Sie gilt als DIE Dame der katalanischen Literatur: Mercè Rodoreda. 1908 geboren und 1983 verstorben, durchlebte sie ein Leben voller Höhen und Tiefen. Den Impuls zum Schreiben gab ihre unglückliche Ehe, in der sie die Literatur als Mittel der Weltflucht entdeckte.

Nach Ausbruch des Spanischen Bürgerkriegs floh Rodoreda ins Exil. Zunächst lebte sie in Spanien, ehe sie dann in die Schweiz übersiedelte. Erst in den siebziger Jahren kehrte sie dann in ihre katalanische Heimat zurück.

Von diesen wechselvollen Zeiten und dem turbulenten Leben merkt man ihrem im Schweizer Exil entstandenen und 1967 veröffentlichten Roman Der Garten über dem Meer allerdings überhaupt nichts an. Im Gegenteil. Ruhe, Melancholie und Zurückhaltung kennzeichnen diesen Roman, der neben Auf der Plaça del Diamant zu den wohl bekanntesten Werken Rodoredas zählt.

2014 gab Roger Willemsen dieses Buch im Rahmen der mare-Klassiker-Reihe heraus. Kirsten Brandt besorgte die erstmalige Übersetzung aus dem Katalanischen, Willemsen selbst verfasste das Nachwort. Noch nie war das Buch zuvor im Deutschen zu lesen. So konnte man über dreißig Jahre nach dem Tod Rodoredas eine wirkliche Neuentdeckung machen.

Eine Entdeckung, für die man Willemsen wirklich dankbar sein muss. Denn Der Garten über dem Meer ist ein literarisches Kleinod, eines das von der Vergänglichkeit des Sommers und zugleich von der Vergänglichkeit von Beziehungen erzählt

Von der Vergänglichkeit

Ausgangspunkt sind die Erinnerungen eines namenlosen Gärtners, der sich zurückerinnert an sechs Sommer, in denen er ein Herrenhaus betreute. In sechs Kapiteln erzählt er von seiner Rückschau auf jene Sommer, die von ganz unterschiedlichen Erlebnissen, Affären, Feiern, Unglück und Begegnungen geprägt waren.

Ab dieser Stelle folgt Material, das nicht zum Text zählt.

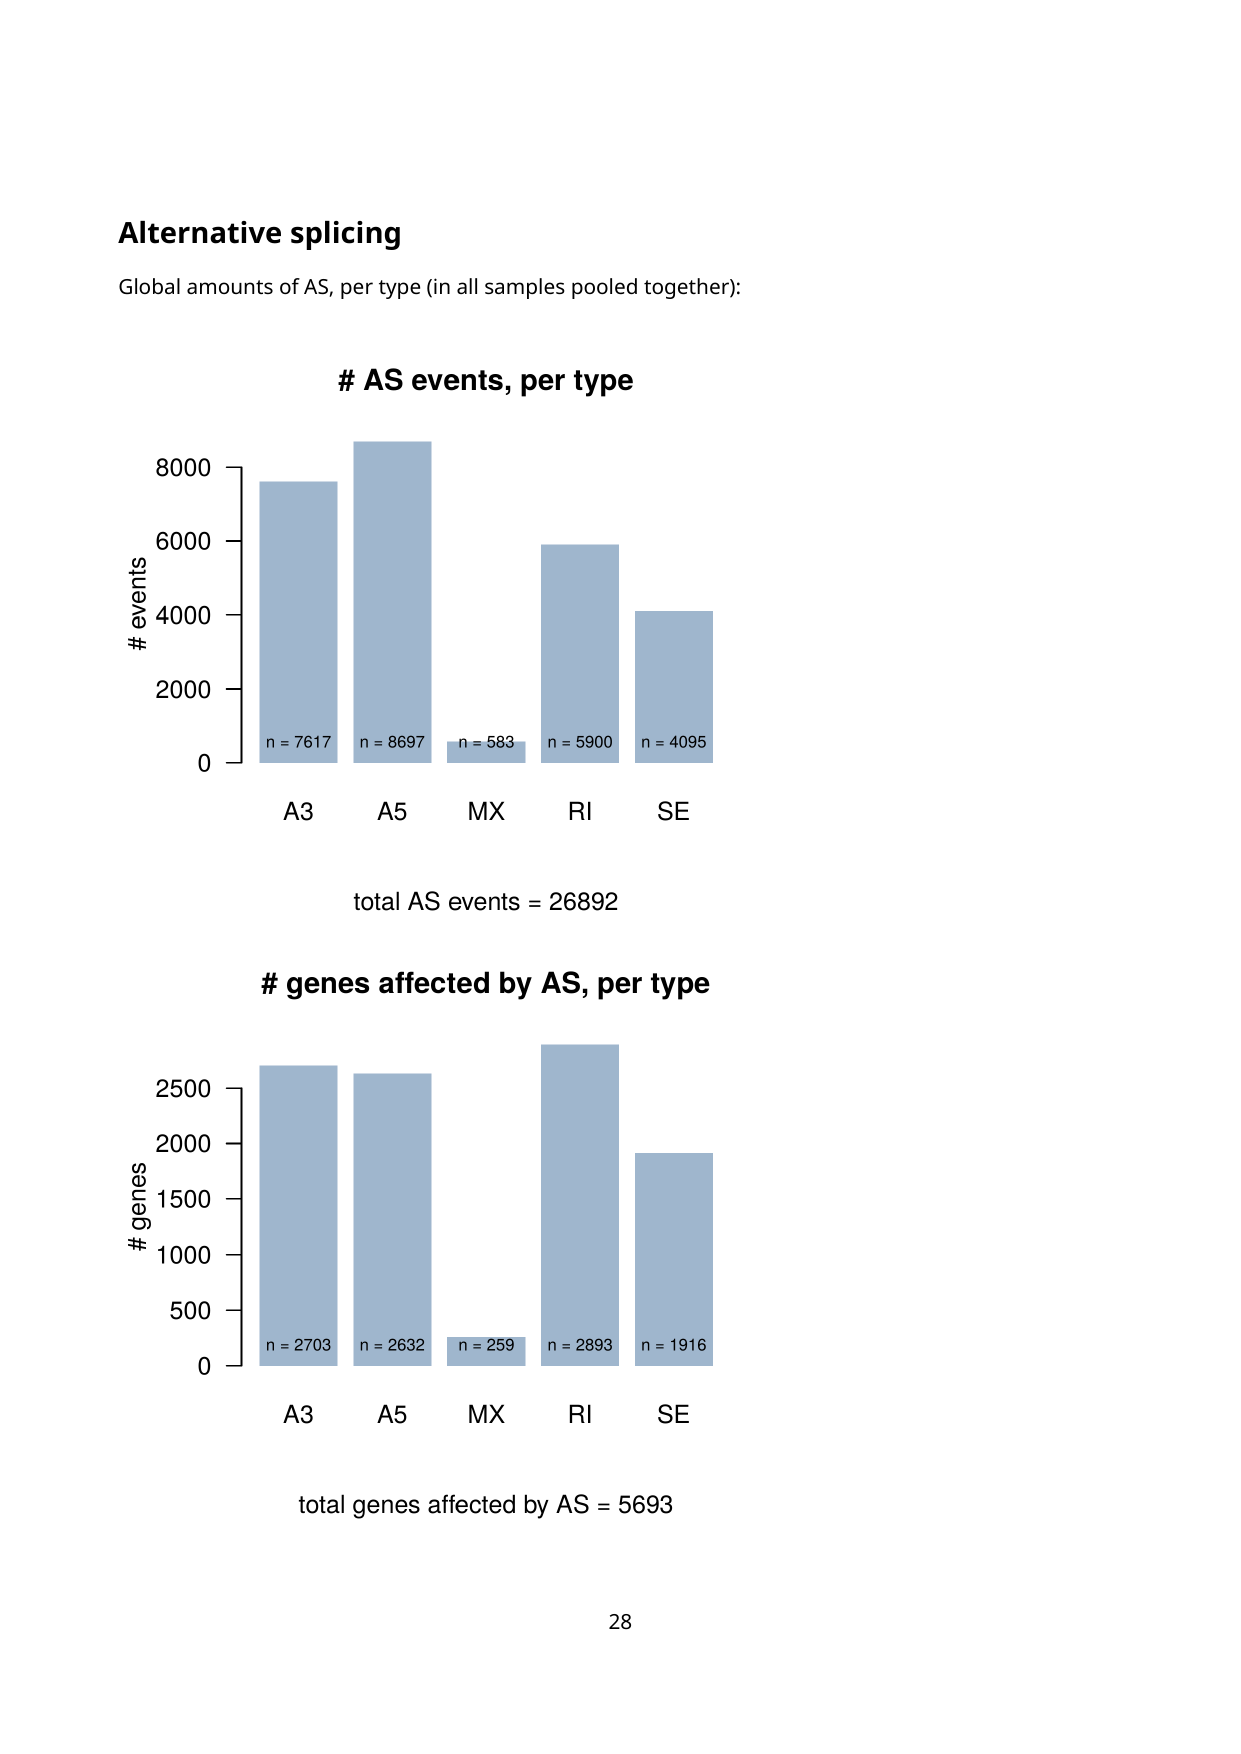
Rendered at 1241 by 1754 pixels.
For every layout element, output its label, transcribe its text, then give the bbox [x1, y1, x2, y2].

subtitle Alternative splicing [118, 212, 1122, 252]
picture [118, 921, 794, 1522]
text Global amounts of AS, per type (in all samples pooled together): [118, 272, 1122, 301]
picture [118, 318, 794, 919]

Mercè Rodoreda - Der Garten über dem Meer (Cover)

Die Frau des Gärtners ist bereits verstorben, sodass er alleine in seiner kleinen Hütte auf dem Gelände des Herrenhauses lebt, als seine Schilderungen einsetzen. Er erzählt vom jungen Paar Francesc und Rosamaria, das mitsamt seiner Freundesclique die Sommer in ihrem Herrenhaus am Meer verbringen. Dort feiern sie rauschende Feste und Bälle, reiten aus, fahren Wasserski und genießen das dolce vita.

Doch was sich zunächst paradiesisch anhört, offenbart auch seine Schattenseiten, von denen der Gärtner erzählt. Eifersüchteleien, Affären, am Ende erbaut sich gar ein neuer Nachbar in bester Gatsby-Manier ein neues und noch prunkvolleres Haus neben dem des jungen Paares.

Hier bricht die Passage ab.